The second of Ar tonelico's "half drama" albums, the hymmnos musical series, focuses on Spica. As Claire was the supporting character behind Aurica, Spica is the supporting character behind Misha.
All the same staff and seiyuu are back, with the notable exception being a separate vocalist covering our new feature character: Spica. She has a deep, refined voice, and her performances are very much appreciated as an addition to the Ar tonelico cast.
Most of the album is, unfortunately, drama. Spoken dialogue probably makes up a good 85% of the album. If you chop up the album to pull out the vocal performances, the total time does not exceed ten minutes. So, if you're here just for the music, only a die-hard fan of Ar tonelico's vocal performances would pay retail for it.
Of course, the little bit of vocal music we find on here is generally excellent in nature. The audio samples here cover most of what you can find on the album. My favorite is, without a doubt, MEGAREALICS. This song uses complex rhythms and asymmetric time signatures, along with a fast-paced tempo, to send the listener into a whirlwind of sound. The made-up language doing the backup repeats the same line over and over, then the lead vocalist shows up with some crazy stuff. It's genius.
The opening song, in a mid-tempo 3/4, sounds much like the opening songs to every other Gust game since 2002. In other words, I like it.

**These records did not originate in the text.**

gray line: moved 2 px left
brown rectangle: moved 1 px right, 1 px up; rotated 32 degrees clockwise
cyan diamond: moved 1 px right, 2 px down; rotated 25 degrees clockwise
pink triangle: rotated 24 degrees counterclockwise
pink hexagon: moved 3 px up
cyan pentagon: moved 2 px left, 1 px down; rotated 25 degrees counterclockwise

The strangest song was without a doubt the ending, "Queen of the Back Alleys" (or, if you consider NIS America's translation correct, the "Underworld"). That same nasal, effect-ridden voice is used to accompany what is essentially a jazz number. I wasn't sure it would work, but when Spica shows up to give us a hot melody, things smooth out pretty nicely.
Unless you know Japanese and plan on enjoying the drama tracks, it's hard to warrant a purchase of this album. But nothing will stop an Ar tonelico fan, right? Well, I guess that's up to you.